La conferenza stampa, le domande dei cronisti e le risposte di “Re Antonio”. Già, re. Perché l’Atalanta, per lui, è una regina. E le prime mosse sono state quelle di riportare a corte le figure migliori: Favini, Bonifacio, Doni. Il settore giovanile, la bandiera della squadra. Quello stesso settore giovanile che qualcuno ha definito “da Medioevo” e che Percassi vuole riportare ai fasti di un tempo. Aria nuova.

L’uscita del presidente tra i tifosi, poi, ha emozionato tutti. Prima di tutto Antonio, imprenditore navigato che fattura milioni e milioni di euro, quasi in lacrime davanti all’affetto della sua gente. Già, la sua. Perché Antonio è bergamasco, vuole un’Atalanta alla bergamasca e ai tifosi è bastato questo: si è riaccesa la follia. Baci, abbracci, interviste con le tv e poi ancora un saluto con il nuovo Presidente: sembrava quasi che tutti volessero toccarlo, volessero davvero poter dire “è tutto vero”.

Attorno alle 13.30 la Bentley con i vetri oscurati era pronta per lasciare Zingonia: Percassi, insieme alla segretaria personale Manuela si è infilato sul sedile posteriore, l’autista ha aperto il gas e dopo oltre 4 ore è finito tutto. Cosa resta? Tanti, incredibili dettagli.
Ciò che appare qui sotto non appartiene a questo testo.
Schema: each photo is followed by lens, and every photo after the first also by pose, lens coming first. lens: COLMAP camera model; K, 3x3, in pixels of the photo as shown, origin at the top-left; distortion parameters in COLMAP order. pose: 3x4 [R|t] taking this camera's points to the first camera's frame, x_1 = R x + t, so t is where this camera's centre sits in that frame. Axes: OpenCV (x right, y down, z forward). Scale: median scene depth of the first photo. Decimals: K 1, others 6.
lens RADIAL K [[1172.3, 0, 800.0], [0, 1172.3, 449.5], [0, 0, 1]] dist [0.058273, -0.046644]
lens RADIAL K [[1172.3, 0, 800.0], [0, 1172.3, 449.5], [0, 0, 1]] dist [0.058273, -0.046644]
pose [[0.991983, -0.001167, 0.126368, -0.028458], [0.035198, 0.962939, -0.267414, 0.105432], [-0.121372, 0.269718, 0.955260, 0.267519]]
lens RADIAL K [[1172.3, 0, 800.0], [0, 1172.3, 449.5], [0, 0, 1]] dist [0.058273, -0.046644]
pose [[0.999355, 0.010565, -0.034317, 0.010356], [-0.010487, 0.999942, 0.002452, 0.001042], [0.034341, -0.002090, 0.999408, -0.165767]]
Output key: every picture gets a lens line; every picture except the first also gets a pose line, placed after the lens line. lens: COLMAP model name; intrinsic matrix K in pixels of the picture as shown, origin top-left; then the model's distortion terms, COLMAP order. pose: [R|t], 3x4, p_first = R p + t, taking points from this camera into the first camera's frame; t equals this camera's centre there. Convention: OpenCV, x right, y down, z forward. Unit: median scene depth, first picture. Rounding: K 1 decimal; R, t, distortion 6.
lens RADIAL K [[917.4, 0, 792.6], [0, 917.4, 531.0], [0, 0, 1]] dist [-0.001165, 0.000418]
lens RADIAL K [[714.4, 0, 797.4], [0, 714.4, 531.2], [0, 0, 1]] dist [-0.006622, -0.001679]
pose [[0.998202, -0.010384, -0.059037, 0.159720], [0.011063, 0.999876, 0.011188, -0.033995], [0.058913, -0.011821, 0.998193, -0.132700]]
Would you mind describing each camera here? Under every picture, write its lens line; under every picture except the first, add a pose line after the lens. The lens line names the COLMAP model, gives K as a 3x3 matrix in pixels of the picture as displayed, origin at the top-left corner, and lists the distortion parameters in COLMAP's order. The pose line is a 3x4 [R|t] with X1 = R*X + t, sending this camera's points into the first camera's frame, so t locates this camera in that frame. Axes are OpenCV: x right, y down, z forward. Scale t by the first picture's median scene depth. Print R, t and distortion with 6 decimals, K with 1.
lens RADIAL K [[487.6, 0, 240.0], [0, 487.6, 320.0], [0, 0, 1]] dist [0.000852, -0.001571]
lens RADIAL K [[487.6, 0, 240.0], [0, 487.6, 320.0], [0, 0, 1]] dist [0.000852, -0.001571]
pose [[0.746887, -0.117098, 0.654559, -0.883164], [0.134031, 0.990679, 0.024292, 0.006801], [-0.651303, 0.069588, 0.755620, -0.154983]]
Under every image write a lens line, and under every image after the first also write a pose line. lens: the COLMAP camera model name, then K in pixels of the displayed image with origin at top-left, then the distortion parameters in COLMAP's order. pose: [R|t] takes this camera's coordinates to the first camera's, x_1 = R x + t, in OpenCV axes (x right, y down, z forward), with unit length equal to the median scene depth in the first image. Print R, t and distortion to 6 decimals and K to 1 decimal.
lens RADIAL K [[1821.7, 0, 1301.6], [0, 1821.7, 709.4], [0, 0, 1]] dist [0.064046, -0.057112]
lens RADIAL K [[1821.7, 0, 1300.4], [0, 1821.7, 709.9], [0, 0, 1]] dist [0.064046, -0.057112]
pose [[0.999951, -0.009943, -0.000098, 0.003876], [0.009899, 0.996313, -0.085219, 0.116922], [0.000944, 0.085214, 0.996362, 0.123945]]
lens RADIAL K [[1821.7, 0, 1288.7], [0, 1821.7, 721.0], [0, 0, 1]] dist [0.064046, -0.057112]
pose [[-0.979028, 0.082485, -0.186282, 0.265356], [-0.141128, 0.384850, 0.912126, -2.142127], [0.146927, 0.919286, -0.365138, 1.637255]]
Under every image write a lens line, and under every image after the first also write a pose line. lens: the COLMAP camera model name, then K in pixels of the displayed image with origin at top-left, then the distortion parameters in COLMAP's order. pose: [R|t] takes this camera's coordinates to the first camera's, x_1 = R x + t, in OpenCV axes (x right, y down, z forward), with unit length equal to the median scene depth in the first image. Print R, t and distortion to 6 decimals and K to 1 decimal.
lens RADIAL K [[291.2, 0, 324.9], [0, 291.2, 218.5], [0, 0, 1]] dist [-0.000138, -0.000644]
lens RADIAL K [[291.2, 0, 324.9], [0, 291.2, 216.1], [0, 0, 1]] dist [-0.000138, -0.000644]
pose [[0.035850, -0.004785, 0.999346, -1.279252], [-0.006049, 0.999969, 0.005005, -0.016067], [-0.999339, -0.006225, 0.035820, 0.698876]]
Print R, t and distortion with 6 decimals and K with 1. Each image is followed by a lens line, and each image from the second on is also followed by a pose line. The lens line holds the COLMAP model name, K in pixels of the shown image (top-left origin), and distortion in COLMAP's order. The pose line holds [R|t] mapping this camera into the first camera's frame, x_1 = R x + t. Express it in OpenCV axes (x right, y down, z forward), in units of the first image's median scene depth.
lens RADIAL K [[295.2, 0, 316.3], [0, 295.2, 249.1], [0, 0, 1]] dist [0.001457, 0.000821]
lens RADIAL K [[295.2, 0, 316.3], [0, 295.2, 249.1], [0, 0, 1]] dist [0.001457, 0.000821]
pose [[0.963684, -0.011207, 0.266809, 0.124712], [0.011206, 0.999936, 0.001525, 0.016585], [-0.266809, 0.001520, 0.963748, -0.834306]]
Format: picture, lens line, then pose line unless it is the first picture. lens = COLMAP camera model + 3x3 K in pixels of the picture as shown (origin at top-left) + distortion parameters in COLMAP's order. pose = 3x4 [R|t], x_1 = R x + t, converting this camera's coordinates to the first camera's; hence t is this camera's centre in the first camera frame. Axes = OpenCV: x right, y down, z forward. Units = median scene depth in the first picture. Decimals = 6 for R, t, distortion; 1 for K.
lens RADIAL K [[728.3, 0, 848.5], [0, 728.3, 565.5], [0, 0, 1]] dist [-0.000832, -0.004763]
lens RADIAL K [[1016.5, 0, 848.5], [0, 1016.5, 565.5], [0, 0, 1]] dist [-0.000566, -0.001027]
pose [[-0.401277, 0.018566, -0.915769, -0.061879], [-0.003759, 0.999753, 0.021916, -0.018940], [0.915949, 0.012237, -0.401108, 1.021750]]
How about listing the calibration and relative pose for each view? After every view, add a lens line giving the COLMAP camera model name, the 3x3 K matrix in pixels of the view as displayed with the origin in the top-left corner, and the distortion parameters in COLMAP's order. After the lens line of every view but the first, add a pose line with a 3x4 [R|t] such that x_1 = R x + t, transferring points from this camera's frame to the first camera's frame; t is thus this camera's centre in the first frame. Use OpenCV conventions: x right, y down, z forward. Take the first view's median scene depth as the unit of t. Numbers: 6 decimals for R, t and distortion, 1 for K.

Ne dimenticavo un paio: il buffet offerto alla stampa, ricco e perfetto, e la disponibilità totale del figlio Luca. Amministratore delegato, uomo di contatto con il Presidente: trent’anni ed un rapporto che subito sembra poter diventare ferreo.

Sissignori, c’è aria nuova: se sono venti di vittoria lo vedremo presto, intanto però fatecela godere perché ripensando alle contestazioni di un mese fa sembra di stare su un altro pianeta. Bentornato Presidente.